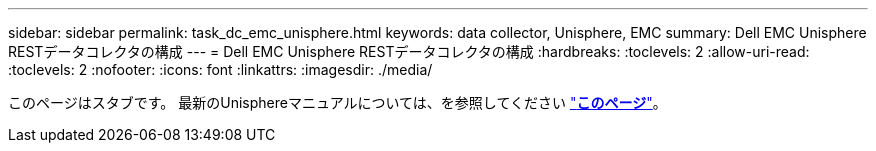 ---
sidebar: sidebar 
permalink: task_dc_emc_unisphere.html 
keywords: data collector, Unisphere, EMC 
summary: Dell EMC Unisphere RESTデータコレクタの構成 
---
= Dell EMC Unisphere RESTデータコレクタの構成
:hardbreaks:
:toclevels: 2
:allow-uri-read: 
:toclevels: 2
:nofooter: 
:icons: font
:linkattrs: 
:imagesdir: ./media/


[role="lead"]
このページはスタブです。  最新のUnisphereマニュアルについては、を参照してください link:task_dc_emc_unisphere_rest.html["*このページ*"]。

• **EXERCISE GOAL**
The expected output is every record above, copied exactly, without pictures.

• **WRITTEN REPLY**
 ---
sidebar: sidebar 
permalink: task_dc_emc_unisphere.html 
keywords: data collector, Unisphere, EMC 
summary: Dell EMC Unisphere RESTデータコレクタの構成 
---
= Dell EMC Unisphere RESTデータコレクタの構成
:hardbreaks:
:toclevels: 2
:allow-uri-read: 
:toclevels: 2
:nofooter: 
:icons: font
:linkattrs: 
:imagesdir: ./media/


[role="lead"]
このページはスタブです。  最新のUnisphereマニュアルについては、を参照してください link:task_dc_emc_unisphere_rest.html["*このページ*"]。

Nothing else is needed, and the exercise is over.